Accessing the Pi Using SSHWindows

Now that you have enabled Secure Shell remote access, you’ll need to launch an SSH client on your desktop to test the remote access and ensure it is working correctly. If you are running Windows, you are going to need to install PuTTY. Once you open a copy of PuTTY, make sure you have the “Session” category selected on the left. Input your Raspberry Pi’s IP address (You can get this via your router’s DHCP table or by running ifconfig on your Pi), select the SSH connection type, and connect.

Connect via SSH using Putty client for Windows

Enter in your Pi’s IP address, select “SSH” as the connection type and click “Connect” to start a Secure Shell connection with your Pi.

You may be asked if you want to connect to your Pi, click “Yes.” If you are successfully connected, you will see a terminal window like the one below, prompting you for your Pi’s username and password. You will login with the username ‘pi’ and password ‘raspberry’ (Unless you changed it using ./raspi-config). After you have successfully logged-in you will see something like this:

Connect to Pi via SSH terminal access

After you have connected via SSH with PuTTY and entered your login information, you will see a terminal window to your Pi.

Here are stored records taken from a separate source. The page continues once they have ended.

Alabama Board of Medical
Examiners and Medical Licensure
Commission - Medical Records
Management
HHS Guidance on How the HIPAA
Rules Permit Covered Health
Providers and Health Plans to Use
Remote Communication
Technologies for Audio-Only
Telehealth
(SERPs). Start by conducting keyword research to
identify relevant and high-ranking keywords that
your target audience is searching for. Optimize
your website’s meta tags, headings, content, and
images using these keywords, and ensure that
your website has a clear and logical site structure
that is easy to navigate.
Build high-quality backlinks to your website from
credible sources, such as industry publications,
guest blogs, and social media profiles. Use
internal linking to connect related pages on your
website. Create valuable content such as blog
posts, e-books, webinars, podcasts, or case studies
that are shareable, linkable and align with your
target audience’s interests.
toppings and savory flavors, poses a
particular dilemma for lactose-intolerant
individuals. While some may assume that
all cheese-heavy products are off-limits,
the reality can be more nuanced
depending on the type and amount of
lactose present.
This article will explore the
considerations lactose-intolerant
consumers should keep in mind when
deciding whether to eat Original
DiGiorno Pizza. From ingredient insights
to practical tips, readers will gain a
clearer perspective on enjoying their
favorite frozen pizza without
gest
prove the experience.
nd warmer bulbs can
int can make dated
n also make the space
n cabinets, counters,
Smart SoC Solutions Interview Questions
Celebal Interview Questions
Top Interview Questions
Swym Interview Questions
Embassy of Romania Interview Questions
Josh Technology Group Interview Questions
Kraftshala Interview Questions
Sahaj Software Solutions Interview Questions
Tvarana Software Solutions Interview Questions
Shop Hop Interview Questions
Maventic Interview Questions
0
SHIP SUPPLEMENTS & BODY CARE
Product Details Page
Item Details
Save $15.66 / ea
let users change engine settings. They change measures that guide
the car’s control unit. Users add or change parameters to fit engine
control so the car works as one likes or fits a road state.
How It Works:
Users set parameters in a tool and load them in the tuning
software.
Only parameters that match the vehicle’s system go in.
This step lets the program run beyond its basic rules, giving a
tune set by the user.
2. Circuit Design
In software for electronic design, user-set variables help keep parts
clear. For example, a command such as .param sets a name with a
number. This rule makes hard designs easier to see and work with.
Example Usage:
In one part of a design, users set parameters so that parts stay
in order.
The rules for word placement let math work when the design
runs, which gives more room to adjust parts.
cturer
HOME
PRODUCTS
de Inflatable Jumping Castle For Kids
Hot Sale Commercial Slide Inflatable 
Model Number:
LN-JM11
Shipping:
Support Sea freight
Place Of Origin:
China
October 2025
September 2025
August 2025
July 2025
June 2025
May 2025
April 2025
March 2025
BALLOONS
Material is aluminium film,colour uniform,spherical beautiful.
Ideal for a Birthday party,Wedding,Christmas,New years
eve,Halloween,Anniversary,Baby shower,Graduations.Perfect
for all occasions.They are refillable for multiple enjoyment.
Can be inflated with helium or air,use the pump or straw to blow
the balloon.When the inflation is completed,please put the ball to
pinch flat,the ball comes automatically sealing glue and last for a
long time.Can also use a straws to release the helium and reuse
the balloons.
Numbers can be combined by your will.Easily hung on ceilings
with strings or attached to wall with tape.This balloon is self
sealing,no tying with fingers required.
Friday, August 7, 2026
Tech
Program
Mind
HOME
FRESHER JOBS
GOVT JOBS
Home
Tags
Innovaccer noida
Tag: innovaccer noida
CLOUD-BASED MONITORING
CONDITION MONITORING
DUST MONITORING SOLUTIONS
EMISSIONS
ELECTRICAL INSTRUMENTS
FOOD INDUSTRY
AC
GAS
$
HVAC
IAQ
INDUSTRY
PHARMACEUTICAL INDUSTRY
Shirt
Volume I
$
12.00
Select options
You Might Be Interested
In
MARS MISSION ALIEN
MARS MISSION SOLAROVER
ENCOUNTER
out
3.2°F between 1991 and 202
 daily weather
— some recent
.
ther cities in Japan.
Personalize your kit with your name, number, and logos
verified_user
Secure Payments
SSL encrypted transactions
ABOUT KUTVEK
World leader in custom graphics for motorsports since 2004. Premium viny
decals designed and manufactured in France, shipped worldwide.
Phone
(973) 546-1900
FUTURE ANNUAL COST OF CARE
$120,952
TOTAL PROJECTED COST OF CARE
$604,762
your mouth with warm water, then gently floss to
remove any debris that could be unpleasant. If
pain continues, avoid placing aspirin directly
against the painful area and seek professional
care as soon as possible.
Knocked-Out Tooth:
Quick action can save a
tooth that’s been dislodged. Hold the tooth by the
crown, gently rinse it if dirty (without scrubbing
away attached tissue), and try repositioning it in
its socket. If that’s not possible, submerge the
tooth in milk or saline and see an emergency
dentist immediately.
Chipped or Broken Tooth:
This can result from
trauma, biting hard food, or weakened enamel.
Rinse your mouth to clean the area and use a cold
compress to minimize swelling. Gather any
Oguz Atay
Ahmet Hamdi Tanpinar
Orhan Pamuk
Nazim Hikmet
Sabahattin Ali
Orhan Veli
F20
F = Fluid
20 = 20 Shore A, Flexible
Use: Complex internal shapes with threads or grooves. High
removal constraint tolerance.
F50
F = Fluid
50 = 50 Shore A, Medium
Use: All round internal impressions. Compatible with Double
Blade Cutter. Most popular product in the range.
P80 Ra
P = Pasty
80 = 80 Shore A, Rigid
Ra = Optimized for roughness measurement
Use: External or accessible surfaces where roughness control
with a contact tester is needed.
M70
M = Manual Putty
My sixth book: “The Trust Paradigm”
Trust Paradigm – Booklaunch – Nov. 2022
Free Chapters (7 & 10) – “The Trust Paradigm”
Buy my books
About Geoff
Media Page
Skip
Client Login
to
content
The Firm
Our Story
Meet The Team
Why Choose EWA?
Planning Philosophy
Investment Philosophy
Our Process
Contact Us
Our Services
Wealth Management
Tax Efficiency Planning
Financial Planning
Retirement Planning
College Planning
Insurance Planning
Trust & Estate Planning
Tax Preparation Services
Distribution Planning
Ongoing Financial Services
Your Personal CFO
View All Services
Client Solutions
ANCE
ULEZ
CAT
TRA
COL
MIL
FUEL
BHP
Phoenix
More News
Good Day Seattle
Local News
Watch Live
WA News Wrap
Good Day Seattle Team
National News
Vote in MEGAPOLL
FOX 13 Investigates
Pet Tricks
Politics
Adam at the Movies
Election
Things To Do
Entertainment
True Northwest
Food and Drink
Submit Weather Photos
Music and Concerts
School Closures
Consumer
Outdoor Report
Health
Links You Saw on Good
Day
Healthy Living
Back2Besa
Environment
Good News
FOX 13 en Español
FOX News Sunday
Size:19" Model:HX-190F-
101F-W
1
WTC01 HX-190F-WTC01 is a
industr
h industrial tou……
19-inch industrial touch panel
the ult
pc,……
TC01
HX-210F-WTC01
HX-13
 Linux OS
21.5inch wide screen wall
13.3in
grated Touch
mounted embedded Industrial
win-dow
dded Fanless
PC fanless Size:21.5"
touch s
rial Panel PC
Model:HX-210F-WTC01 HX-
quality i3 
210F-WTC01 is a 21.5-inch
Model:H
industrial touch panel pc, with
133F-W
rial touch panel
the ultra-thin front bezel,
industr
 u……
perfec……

Accessing the Pi Using SSHMacintosh

Now that you have enabled Secure Shell remote access, you’ll need to launch an SSH client on your desktop to test the remote access and ensure it is working correctly. If you are a Mac user, you can connect to your Pi via SSH using the native Terminal utility included in your Mac’s Applications >> Utilities folder. To start a connection, launch the Terminal app and then type the following:

ssh pi@192.168.0.100

where 192.168.0.100 should be replaced with your Pi’s actual IP address.

Next, you will be asked if you would like to connect to your Pi, type “Yes.” After that, you will be prompted for your Pi’s login information. From this point, you can issue commands directly to the Pi without the need to connect a monitor or keyboard to it ever again.

 

In the next installment of our How-to Build a Low-Budget Downloading Machine series, we will walkthrough setting up physical storage devices on your Pi to store your Usenet downloads.